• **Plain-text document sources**
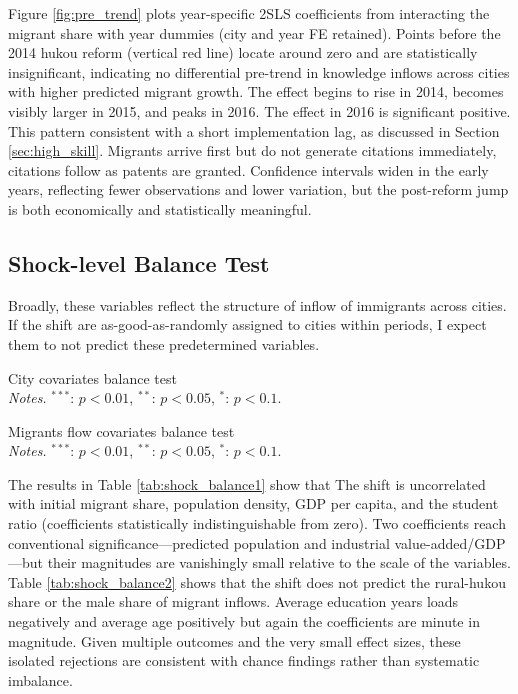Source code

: \documentclass[12pt]{article}
\begin{document}
Figure \ref{fig:pre_trend} plots year-specific 2SLS coefficients from interacting the migrant share with year dummies (city and year FE retained). Points before the 2014 hukou reform (vertical red line) locate around zero and are statistically insignificant, indicating no differential pre-trend in knowledge inflows across cities with higher predicted migrant growth. The effect begins to rise in 2014, becomes visibly larger in 2015, and peaks in 2016. The effect in 2016 is significant positive. This pattern consistent with a short implementation lag, as discussed in Section \ref{sec:high_skill}. Migrants arrive first but do not generate citations immediately, citations follow as patents are granted. Confidence intervals widen in the early years, reflecting fewer observations and lower variation, but the post-reform jump is both economically and statistically meaningful.

\subsection{Shock-level Balance Test}

Broadly, these variables reflect the structure of inflow of immigrants across cities. If the shift are as-good-as-randomly assigned to cities within periods, I expect them to not predict these predetermined variables.

\begin{table}[h]
 \centering 
 \resizebox{\textwidth}{!}{}
 \caption{City covariates balance test \vspace{1ex} \\ 
 {\footnotesize \emph{Notes.} $^{***}$: $p < 0.01$, $^{**}$: $p < 0.05$, $^{*}$: $p < 0.1$.}}
\label{tab:shock_balance1}
\end{table}
\begin{table}[h]
 \centering 
 \resizebox{\textwidth}{!}{
   
 }
 \caption{Migrants flow covariates balance test \vspace{1ex} \\ 
 {\footnotesize \emph{Notes.} $^{***}$: $p < 0.01$, $^{**}$: $p < 0.05$, $^{*}$: $p < 0.1$.}}
\label{tab:shock_balance2}
\end{table}

The results in Table \ref{tab:shock_balance1} show that The shift is uncorrelated with initial migrant share, population density, GDP per capita, and the student ratio (coefficients statistically indistinguishable from zero).
Two coefficients reach conventional significance—predicted population and industrial value-added/GDP—but their magnitudes are vanishingly small relative to the scale of the variables. 
Table \ref{tab:shock_balance2} shows that the shift does not predict the rural-hukou share or the male share of migrant inflows. Average education years loads negatively and average age positively but again the coefficients are minute in magnitude. Given multiple outcomes and the very small effect sizes, these isolated rejections are consistent with chance findings rather than systematic imbalance.
\end{document}
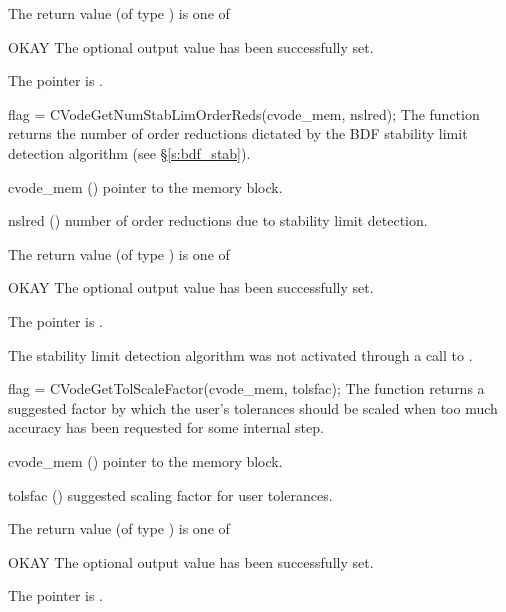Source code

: {
  The return value  (of type ) is one of
  \begin{args}
  \item[OKAY] 
    The optional output value has been successfully set.
  \item[\Id{CVG\_NO\_MEM}]
    The  pointer is .
  \end{args}
}
{}
{
  flag = CVodeGetNumStabLimOrderReds(cvode\_mem, nslred);
}
{
  The function  returns the
  number of order reductions dictated by the BDF stability limit 
  detection algorithm (see \S\ref{s:bdf_stab}).
}
{
  \begin{args}
  \item[cvode\_mem] ()
    pointer to the {\cvode} memory block.
  \item[nslred] ()
    number of order reductions due to stability limit detection.
  \end{args}
}
{
  The return value  (of type ) is one of
  \begin{args}
  \item[OKAY] 
    The optional output value has been successfully set.
  \item[\Id{CVG\_NO\_MEM}]
    The  pointer is .
  \item[\Id{CVG\_NO\_SLDET}]
    The stability limit detection algorithm was not activated 
    through a call to .
  \end{args}
}
{}
{
  flag = CVodeGetTolScaleFactor(cvode\_mem, tolsfac);
}
{
  The function  returns a
  suggested factor by which the user's tolerances 
  should be scaled when too much accuracy has been 
  requested for some internal step.
}
{
  \begin{args}
  \item[cvode\_mem] ()
    pointer to the {\cvode} memory block.
  \item[tolsfac] ()
    suggested scaling factor for user tolerances.
  \end{args}
}
{
  The return value  (of type ) is one of
  \begin{args}
  \item[OKAY] 
    The optional output value has been successfully set.
  \item[\Id{CVG\_NO\_MEM}]
    The  pointer is .
  \end{args}
}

• **YOUR ASSIGNMENT**
Could you write the entries out again exactly, without their pictures?

• **EXPECTED ANSWER**
Source code

: \documentclass[12pt]{article}
\begin{document}
Figure \ref{fig:pre_trend} plots year-specific 2SLS coefficients from interacting the migrant share with year dummies (city and year FE retained). Points before the 2014 hukou reform (vertical red line) locate around zero and are statistically insignificant, indicating no differential pre-trend in knowledge inflows across cities with higher predicted migrant growth. The effect begins to rise in 2014, becomes visibly larger in 2015, and peaks in 2016. The effect in 2016 is significant positive. This pattern consistent with a short implementation lag, as discussed in Section \ref{sec:high_skill}. Migrants arrive first but do not generate citations immediately, citations follow as patents are granted. Confidence intervals widen in the early years, reflecting fewer observations and lower variation, but the post-reform jump is both economically and statistically meaningful.

\subsection{Shock-level Balance Test}

Broadly, these variables reflect the structure of inflow of immigrants across cities. If the shift are as-good-as-randomly assigned to cities within periods, I expect them to not predict these predetermined variables.

\begin{table}[h]
 \centering 
 \resizebox{\textwidth}{!}{}
 \caption{City covariates balance test \vspace{1ex} \\ 
 {\footnotesize \emph{Notes.} $^{***}$: $p < 0.01$, $^{**}$: $p < 0.05$, $^{*}$: $p < 0.1$.}}
\label{tab:shock_balance1}
\end{table}
\begin{table}[h]
 \centering 
 \resizebox{\textwidth}{!}{
   
 }
 \caption{Migrants flow covariates balance test \vspace{1ex} \\ 
 {\footnotesize \emph{Notes.} $^{***}$: $p < 0.01$, $^{**}$: $p < 0.05$, $^{*}$: $p < 0.1$.}}
\label{tab:shock_balance2}
\end{table}

The results in Table \ref{tab:shock_balance1} show that The shift is uncorrelated with initial migrant share, population density, GDP per capita, and the student ratio (coefficients statistically indistinguishable from zero).
Two coefficients reach conventional significance—predicted population and industrial value-added/GDP—but their magnitudes are vanishingly small relative to the scale of the variables. 
Table \ref{tab:shock_balance2} shows that the shift does not predict the rural-hukou share or the male share of migrant inflows. Average education years loads negatively and average age positively but again the coefficients are minute in magnitude. Given multiple outcomes and the very small effect sizes, these isolated rejections are consistent with chance findings rather than systematic imbalance.
\end{document}
Source code

: {
  The return value  (of type ) is one of
  \begin{args}
  \item[OKAY] 
    The optional output value has been successfully set.
  \item[\Id{CVG\_NO\_MEM}]
    The  pointer is .
  \end{args}
}
{}
{
  flag = CVodeGetNumStabLimOrderReds(cvode\_mem, nslred);
}
{
  The function  returns the
  number of order reductions dictated by the BDF stability limit 
  detection algorithm (see \S\ref{s:bdf_stab}).
}
{
  \begin{args}
  \item[cvode\_mem] ()
    pointer to the {\cvode} memory block.
  \item[nslred] ()
    number of order reductions due to stability limit detection.
  \end{args}
}
{
  The return value  (of type ) is one of
  \begin{args}
  \item[OKAY] 
    The optional output value has been successfully set.
  \item[\Id{CVG\_NO\_MEM}]
    The  pointer is .
  \item[\Id{CVG\_NO\_SLDET}]
    The stability limit detection algorithm was not activated 
    through a call to .
  \end{args}
}
{}
{
  flag = CVodeGetTolScaleFactor(cvode\_mem, tolsfac);
}
{
  The function  returns a
  suggested factor by which the user's tolerances 
  should be scaled when too much accuracy has been 
  requested for some internal step.
}
{
  \begin{args}
  \item[cvode\_mem] ()
    pointer to the {\cvode} memory block.
  \item[tolsfac] ()
    suggested scaling factor for user tolerances.
  \end{args}
}
{
  The return value  (of type ) is one of
  \begin{args}
  \item[OKAY] 
    The optional output value has been successfully set.
  \item[\Id{CVG\_NO\_MEM}]
    The  pointer is .
  \end{args}
}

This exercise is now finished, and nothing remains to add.